BEFORE I UNLEASH some of the writing I've been doing over the past little while, I first feel called to write a bit from the perspective of a gal who posted once on her blog and then didn't for AN ENTIRE YEAR.
Yup, that's me. Guilty (and slightly embarrassed) as charged. But if I've learned anything over my 30 years on Earth, it's that your past doesn't have to define your present and guilt gets you no where FAST. In fact, it keeps you stuck, repeating the same old patterns that just don't work.
I'm pretty sure that's the definition of insanity. And who wants that?
So, here I am, releasing this guilt, stepping out of my comfort zone, and beginning anew.
Baby steps, ya'll.
Like many of us, 2017 was full of the good, the bad, and the downright ugly. I did a LOT of inner exploration and acknowledged aspects of myself that I'd been hiding away for far too long (which I'm sure you'll read about eventually).
And although challenging and painful by times, I acknowledge that every blip in time has been such a necessary part of my journey and filled to the brim with so many wonderful lessons and beautiful moments of sheer bliss along the way.
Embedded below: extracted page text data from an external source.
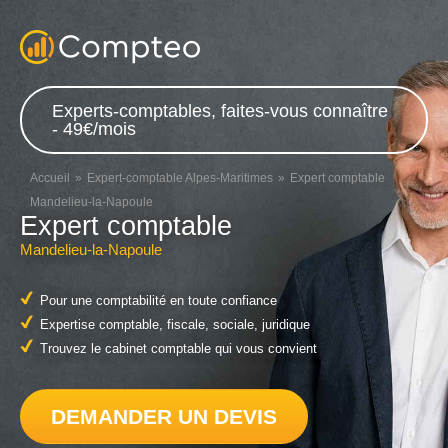
Experts-comptables, faites-vous connaître
- 49€/mois
Accueil
Expert-comptable Alpes-Maritimes
Expert comptable
Mandelieu-la-Napoule
Expert comptable
Mandelieu-la-Napoule
Pour une comptabilité en toute confiance
Expertise comptable, fiscale, sociale, juridique
Trouvez le cabinet comptable qui vous convient
DEMANDER UN DEVIS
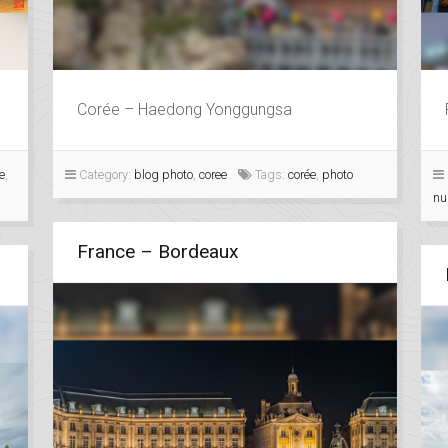
Corée – Haedong Yonggungsa
e
,
Category:
blog photo
,
coree
Tags:
corée
,
photo
nu
France – Bordeaux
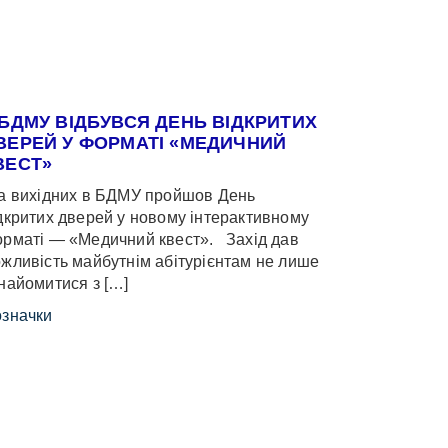
 БДМУ ВІДБУВСЯ ДЕНЬ ВІДКРИТИХ
ВЕРЕЙ У ФОРМАТІ «МЕДИЧНИЙ
ВЕСТ»
 вихідних в БДМУ пройшов День
дкритих дверей у новому інтерактивному
рматі — «Медичний квест». Захід дав
жливість майбутнім абітурієнтам не лише
найомитися з […]
значки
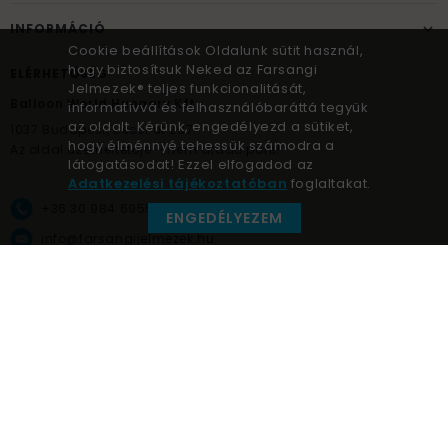
INFORMÁCIÓ
Cookie beállítások Oldalunk sütit használ,
hogy biztosítsuk Neked az Farsangi
ELÉRHETŐSÉG
Jelmezek® teljes funkcionalitását,
Balloon World Hungary Kft.
informatívvá és felhasználóbaráttá tegyük
az oldalt. Kérünk, engedélyezd a sütiket,
1037
Budapest,
Bécsi út 267.
hogy élménnyé tehessük számodra a
Az oldal üzemeltetője – nem átadó pont!
látogatásodat! Ezzel elfogadod az
Adatkezelési tájékoztatóban
foglaltakat.
+36 30 984 6955
ENGEDÉLYEZEM
info@farsangijelmezek.hu
UnnepekAruhaza
Farsangi jelmezek © a jelmez specialista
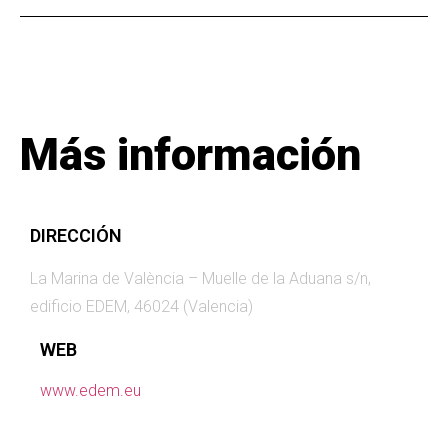
Más información
DIRECCIÓN
La Marina de València – Muelle de la Aduana s/n,
edificio EDEM, 46024 (Valencia)
WEB
www.edem.eu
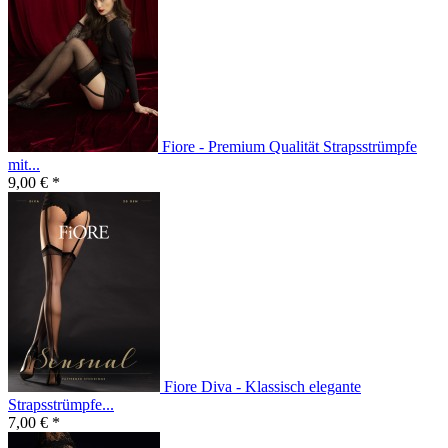
Fiore - Premium Qualität Strapsstrümpfe
mit...
9,00 € *
Fiore Diva - Klassisch elegante
Strapsstrümpfe...
7,00 € *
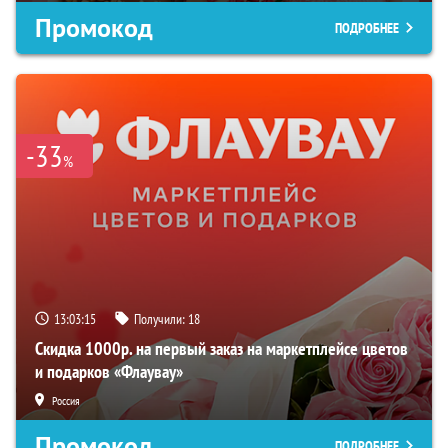
Промокод
ПОДРОБНЕЕ
-33
%
13:03:14
Получили:
18
Скидка 1000р. на первый заказ на маркетплейсе цветов
и подарков «Флаувау»
Россия
Промокод
ПОДРОБНЕЕ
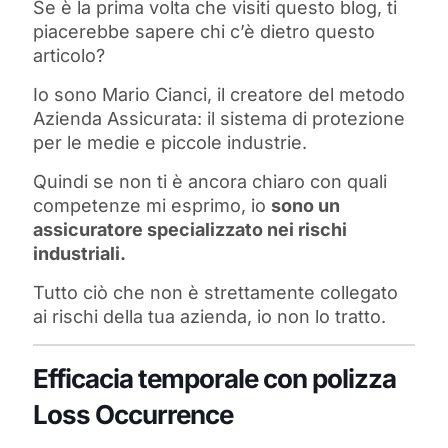
Se è la prima volta che visiti questo blog, ti
piacerebbe sapere chi c’è dietro questo
articolo?
Io sono Mario Cianci, il creatore del metodo
Azienda Assicurata: il sistema di protezione
per le medie e piccole industrie.
Quindi se non ti è ancora chiaro con quali
competenze mi esprimo, io
sono un
assicuratore specializzato nei rischi
industriali.
Tutto ciò che non è strettamente collegato
ai rischi della tua azienda, io non lo tratto.
Efficacia temporale con polizza
Loss Occurrence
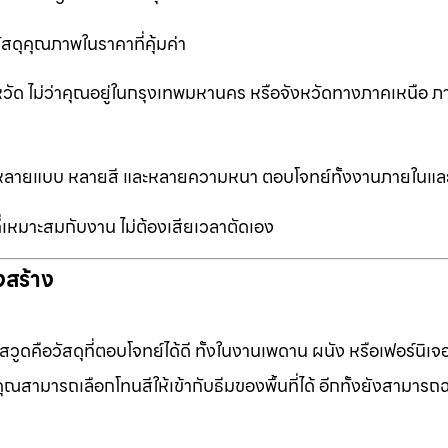
ัสดุคุณภาพในราคาที่คุ้มค่า
หวัด ไม่ว่าคุณอยู่ในกรุงเทพมหานคร หรือจังหวัดทางภาคเหนือ ภ
ือกหลายแบบ หลายสี และหลายความหนา ตอบโจทย์ทั้งงานภายในแ
ที่เหมาะสมกับงาน ไม่ต้องเสียเวลาตัดเอง
งสร้าง
ดคือวัสดุที่ตอบโจทย์ได้ดี ทั้งในงานเพดาน ผนัง หรือเฟอร์นิเจอร
ุณสามารถเลือกโทนสีให้เข้ากับธีมของพื้นที่ได้ อีกทั้งยังสามารถ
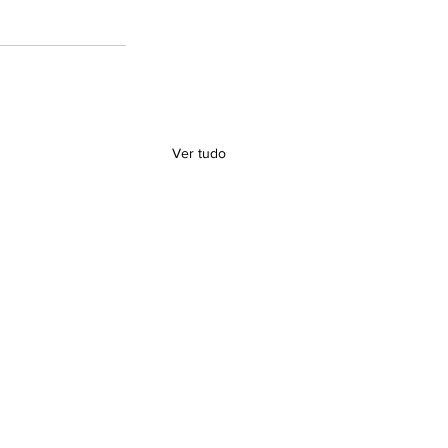
Ver tudo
But throughout all of this, I found myself keeping the lessons and inspiration I’ve gleaned all to myself. Hoarding it all like a pack rat. Perhaps sharing it with those near and dear, but ultimately unable to share it in a tangible way with the wider world.
Because, you see, I allowed fear to get the better of me. To cast a shadow over the truest, most authentic part of me; the part that's here to serve, to heal, to create, and to realize my fullest potential for the greater good of the world.
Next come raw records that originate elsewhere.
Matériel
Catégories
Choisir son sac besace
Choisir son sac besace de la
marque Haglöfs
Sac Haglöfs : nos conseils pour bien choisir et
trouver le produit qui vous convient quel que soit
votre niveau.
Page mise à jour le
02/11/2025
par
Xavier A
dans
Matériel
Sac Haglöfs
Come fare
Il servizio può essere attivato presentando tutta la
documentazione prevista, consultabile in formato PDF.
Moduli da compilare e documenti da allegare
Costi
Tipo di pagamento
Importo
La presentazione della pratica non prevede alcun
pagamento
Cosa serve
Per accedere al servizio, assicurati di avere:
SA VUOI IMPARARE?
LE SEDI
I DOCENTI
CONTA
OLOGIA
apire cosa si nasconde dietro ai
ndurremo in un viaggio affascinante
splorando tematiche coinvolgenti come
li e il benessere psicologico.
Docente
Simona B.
Yeah, that fear. Fear with a capital F.
It can be a powerful force when used to keep you playing small, to keep you sitting at the kiddies’ table. When it keeps you from doing the real work you're meant to do on this earth.
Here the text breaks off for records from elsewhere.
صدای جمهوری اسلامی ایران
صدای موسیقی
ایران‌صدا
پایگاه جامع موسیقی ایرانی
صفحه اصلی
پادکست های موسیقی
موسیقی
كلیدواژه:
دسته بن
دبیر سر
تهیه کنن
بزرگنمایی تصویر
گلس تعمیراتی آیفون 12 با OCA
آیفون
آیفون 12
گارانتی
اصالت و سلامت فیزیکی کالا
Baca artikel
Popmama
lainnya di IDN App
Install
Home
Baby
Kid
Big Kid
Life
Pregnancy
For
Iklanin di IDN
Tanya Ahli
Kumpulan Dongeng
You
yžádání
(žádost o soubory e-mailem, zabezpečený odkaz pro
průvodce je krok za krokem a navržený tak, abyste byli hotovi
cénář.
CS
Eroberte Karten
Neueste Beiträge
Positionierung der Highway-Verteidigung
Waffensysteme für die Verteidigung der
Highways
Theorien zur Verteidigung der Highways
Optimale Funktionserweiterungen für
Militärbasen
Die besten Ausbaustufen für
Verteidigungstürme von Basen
But it can also be a powerful force when you realize what it could feel like 5, 10, even 50 years from now when you look back and realize you didn't take those baby steps towards your dream—i.e., not posting on your blog (where you're allowed to write whatever your heart most wants to express) for fear of judgement, rejection, not being enough, being “too much”... insert whatever other limiting belief you have here.
That was me. All last year. And probably a lot of my life leading up until only recently, when I starting waking the f*ck up and stopped playing the victim to my circumstances. I began learning all kinds of rad things about life and love and how precious my unique existence really is in this lifetime. And I realized (with the help of many wonderful teachers) that underneath it all, fear was holding me back in a lot of areas of my life—particularly my artistic life.
Because although I was working on some cool projects, I wasn't fuelling my own creative output like I knew I had the capacity to do, which created a lot of inner turmoil. And while posting some words on a website might not seem like a big deal to some, the written word is a very sacred, personal, and empowered art form. And I think a part of me knew that by taking that first step, I was unlocking a creative force in me that would need to be expressed for many days and many posts to come.
And I was scared. Scared to reveal myself. Scared to be an exposed nerve. Scared to find out what was on the other side of fear. Scared to stand up and be the empowered, creative, unstoppable source of healing and inspiration I know I'm capable of being, and strongly desire to be.
BUT! The good news is, I've been doing a lot of work to dig underneath these limiting beliefs and getting my sh*t together with my business/life so I have more time to freely express myself in whatever way feels best. In any given moment, on any given day.
Because the truth is, I used to worry that my words needed to be "perfect" before I could publish them, but now I'm realizing there's no such thing.
Words are the most real and honest the second they flow out of you, and to over-analyze and criticize your own Truth isn't serving anyone. Maybe they'll never be "perfect" to the harshest critic (Spoiler Alert: it's ME), but what does it matter? They'll be real. And maybe even a bit raw. And maybe even a bit poetic... 'cause rhyming is fun and I only just discovered my love for it a few months ago.
One thing is for sure, they're definitely not going to help me or anyone by just sitting in the drafts section of my website.
All that to say, I'm super excited for what's coming up in 2018, and finally feel ready to step out of my comfort zone and to be vulnerable enough to share my journey and creative expression with the wider world again. I've got a zillion ideas floating around in my head and learning so many new things each and everyday, so I hope this space will provide an opportunity to explore these thoughts and feelings in a way that serves those who are willing and ready to receive it.
So, here goes... putting on my big girl pants now.